# Teaching dog to growl, can you do it? And is it a good idea?



## Cstout (Mar 19, 2012)

I've often thought that I would like to teach Stark to growl. I know when he is full grown he will be a deterent to most wierdos and possible troublemakers. I want him to be well- trained, and I assume when he matures he will start getting some protective instincts and sense when I fell uncomfortable or threatened. And, he may growl at someone when he senses me being uncomfortable. And, even though I want a well behaved dog who doesnt react aggressively I dont want someone who may be a threat to know that. I was thinking I would like to train him to growl when I use a keyword like "easy" and I would say something like "take it easy" and act like I was legitimately trying to make him be calm and then he would growl, making it seem that I cannot control his behavior to someone who may be a threat. Obviously I cant use "easy" because I use that word for other things and I dont want him growling all the time, but you get the idea. I was just wondering, is this a good idea? And, how can I teach him to growl? And, if I did teach him to growl on command would that trigger aggressive feelings/behaviors when I command him to growl? I dont live in a bad neighborhood, nor do I plan to really ever use this command, but you never know when a crazed marketer comes to the door trying to sell you something when youre a 5'5'' 130 lb. girl all alone at home and something doesnt feel right.


----------



## jae (Jul 17, 2012)

If this wolf hybrid can safely do it, I don't see why not. Barking is just as effective, if not more, why not use a bark?


----------



## Zeeva (Aug 10, 2010)

jae I was going to post the same video 

I've taught my husky to bark. I've tried to teach him to growl but all I get out of him is a funny wooowooowooo...I've no idea where to start for a growl...


----------



## GsdLoverr729 (Jun 20, 2010)

I taught Koda to use a deep bark/growl mixture on command (she DOES have a vocal command but I usually use a hand signal), and it has had no negative effects on her behavior


----------



## robk (Jun 16, 2011)

If you try to teach object guarding you might end up with this dog!


----------



## RocketDog (Sep 25, 2011)

I taught my first shepherd 21 years ago to growl. I don't remember how, LOL, but it was quite impressive. He had absolutely NO issues with it, and it was a fun trick. It never caused any problems, and I never had to "use" it, because the two or three times I would've, he acted appropriately on his own.


----------



## Blanketback (Apr 27, 2012)

I'd like to teach my dog to growl on command, but the only time he does it is when he's told to be quiet when he's gotten a few barks in at the window. Then he'll either do the puff thing or a growl. I don't want to encourage the growl in this instance, because I prefer the puff. Otherwise, he never growls, not even with the tug. I can't think of how to get him to growl in a situation that I want to encourage, because I think he'll associate the praising with what he's doing, not with the sound he's making.


----------



## Stevenzachsmom (Mar 3, 2008)

My Annie never growled, but she had an awesome big, "I mean business bark." She loved to bark at the window, so I encouraged this and taught her to bark on command. The command was, "Who is it?" She would go ballistic. I would say, "Good girl! Enough!" and she would stop.


----------



## katdog5911 (Sep 24, 2011)

That could be interesting. I was watching some videos today of dogs "talking" and thought I might try it. But maybe growling would be more useful.
I have taught Stella to "whisper".

Anyone teach their dog to stick out their tongue?


----------



## Freestep (May 1, 2011)

I don't know if you could train a dog to growl, specifically, but you can certainly teach him to bark/alert on command. 
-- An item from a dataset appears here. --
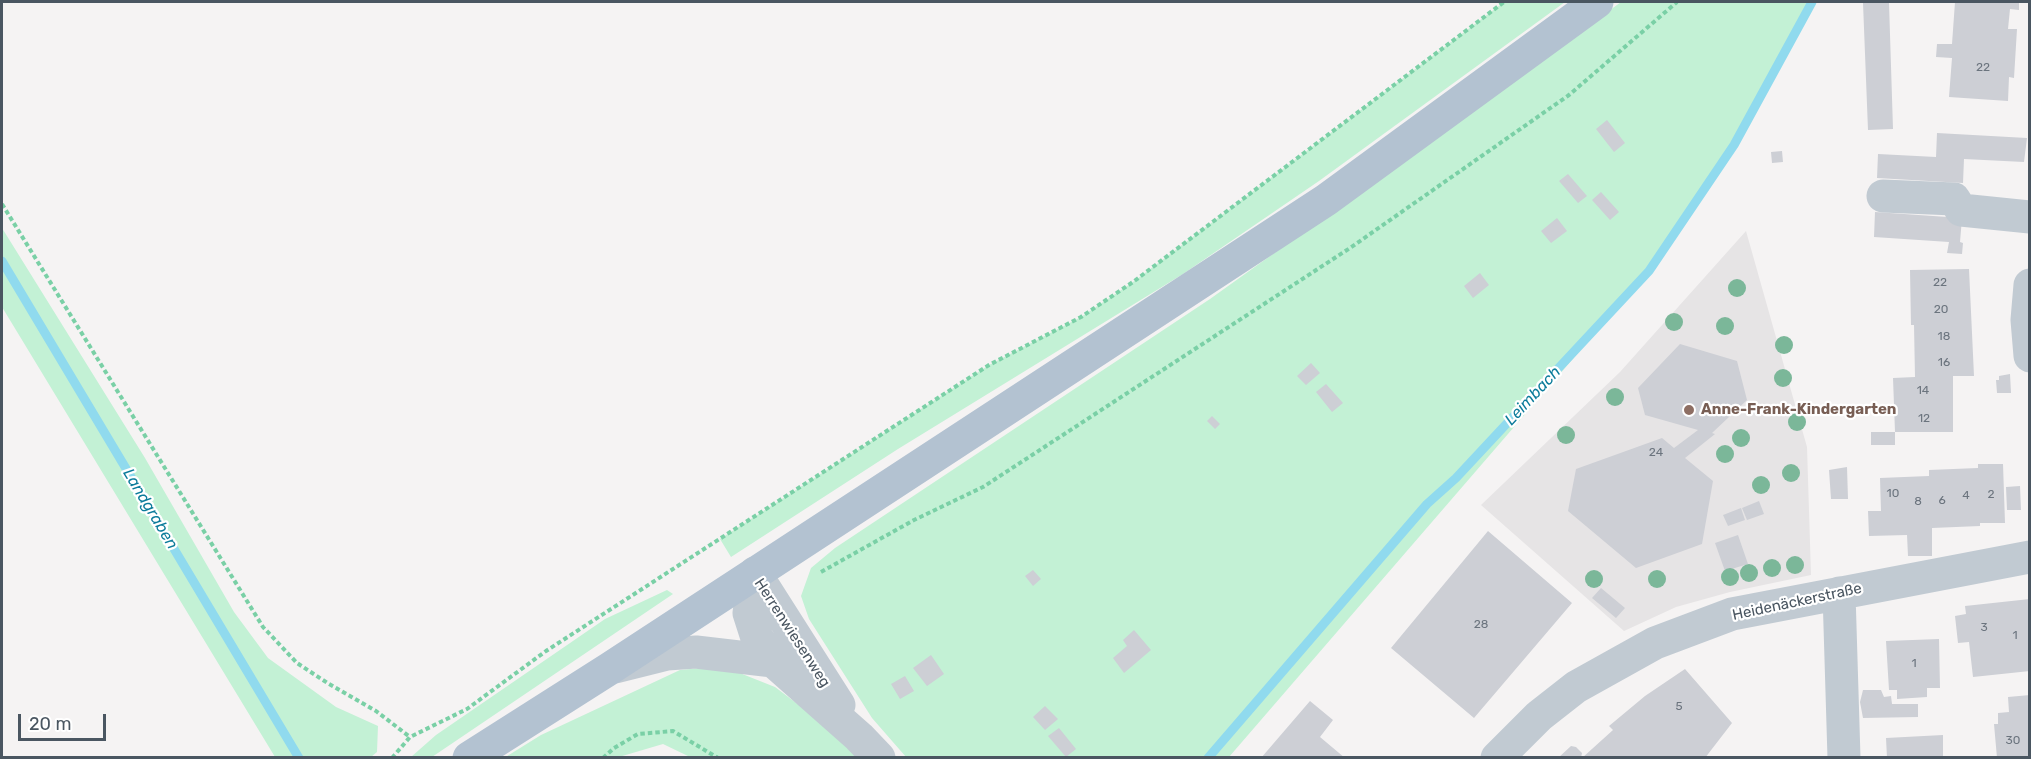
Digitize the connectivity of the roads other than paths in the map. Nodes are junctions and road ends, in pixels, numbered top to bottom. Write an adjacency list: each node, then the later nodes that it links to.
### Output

When I was young, I spent a lot of time walking/biking alone with my dog. If ever I saw a sketchy looking character out in the middle of nowhere, I would call my dog close to me, grab her collar, and say "be nice" in a somewhat stern voice.  

My dog was not trained to bark, or growl, much less bite anyone--she was a pretty benign creature with people, but the sketchy people didn't know that! They just saw a young woman with a big GSDx that apparently had to be held back in the presence of strangers, lest she go off like a loose cannon.

It must have worked, because I was never threatened, accosted or hurt by anyone when she was with me.


----------